■ **Task instructions**
Where the records below reach the line containing "217 83 4.94", start transcribing, and end with the line containing "67 304 473.7", exactly and with nothing else added.

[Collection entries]
* * * * *
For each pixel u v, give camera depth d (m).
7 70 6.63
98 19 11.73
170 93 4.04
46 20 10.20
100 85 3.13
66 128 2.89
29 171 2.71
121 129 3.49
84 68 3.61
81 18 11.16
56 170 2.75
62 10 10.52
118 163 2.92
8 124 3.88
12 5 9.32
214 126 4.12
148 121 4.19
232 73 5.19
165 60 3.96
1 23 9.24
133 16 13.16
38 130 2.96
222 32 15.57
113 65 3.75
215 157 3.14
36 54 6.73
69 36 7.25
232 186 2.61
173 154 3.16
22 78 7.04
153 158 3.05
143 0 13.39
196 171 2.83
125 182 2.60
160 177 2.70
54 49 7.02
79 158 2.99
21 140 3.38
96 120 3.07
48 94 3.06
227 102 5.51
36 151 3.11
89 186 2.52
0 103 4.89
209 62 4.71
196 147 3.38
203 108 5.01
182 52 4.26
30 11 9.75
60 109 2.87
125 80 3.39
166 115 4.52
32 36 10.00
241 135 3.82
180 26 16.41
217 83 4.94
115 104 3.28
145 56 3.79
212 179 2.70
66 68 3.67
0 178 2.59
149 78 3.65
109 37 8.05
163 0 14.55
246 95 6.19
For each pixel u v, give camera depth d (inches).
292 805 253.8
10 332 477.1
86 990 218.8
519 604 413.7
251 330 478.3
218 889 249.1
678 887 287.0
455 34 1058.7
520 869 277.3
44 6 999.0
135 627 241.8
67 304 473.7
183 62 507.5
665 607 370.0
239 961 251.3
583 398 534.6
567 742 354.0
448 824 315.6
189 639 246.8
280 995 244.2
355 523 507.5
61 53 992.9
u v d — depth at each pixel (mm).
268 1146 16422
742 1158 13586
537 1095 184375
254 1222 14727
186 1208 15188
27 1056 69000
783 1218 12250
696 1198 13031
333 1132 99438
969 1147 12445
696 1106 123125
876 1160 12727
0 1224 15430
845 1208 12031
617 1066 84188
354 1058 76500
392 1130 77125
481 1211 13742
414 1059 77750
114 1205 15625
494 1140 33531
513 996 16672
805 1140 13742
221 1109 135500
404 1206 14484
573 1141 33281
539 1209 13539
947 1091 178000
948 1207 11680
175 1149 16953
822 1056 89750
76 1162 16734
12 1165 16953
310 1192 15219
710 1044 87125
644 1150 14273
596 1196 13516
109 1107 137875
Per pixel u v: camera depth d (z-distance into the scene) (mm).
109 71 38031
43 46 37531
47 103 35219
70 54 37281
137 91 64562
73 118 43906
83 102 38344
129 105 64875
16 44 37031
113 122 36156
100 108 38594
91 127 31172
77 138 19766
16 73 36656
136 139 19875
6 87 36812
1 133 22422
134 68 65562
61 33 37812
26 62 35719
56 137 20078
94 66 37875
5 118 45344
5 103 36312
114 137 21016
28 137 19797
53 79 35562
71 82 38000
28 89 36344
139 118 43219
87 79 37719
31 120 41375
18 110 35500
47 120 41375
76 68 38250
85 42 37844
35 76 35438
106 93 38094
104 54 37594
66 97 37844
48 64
* * * * *
■ **Exercise solution**
217 83 4.94
115 104 3.28
145 56 3.79
212 179 2.70
66 68 3.67
0 178 2.59
149 78 3.65
109 37 8.05
163 0 14.55
246 95 6.19
For each pixel u v, give camera depth d (inches).
292 805 253.8
10 332 477.1
86 990 218.8
519 604 413.7
251 330 478.3
218 889 249.1
678 887 287.0
455 34 1058.7
520 869 277.3
44 6 999.0
135 627 241.8
67 304 473.7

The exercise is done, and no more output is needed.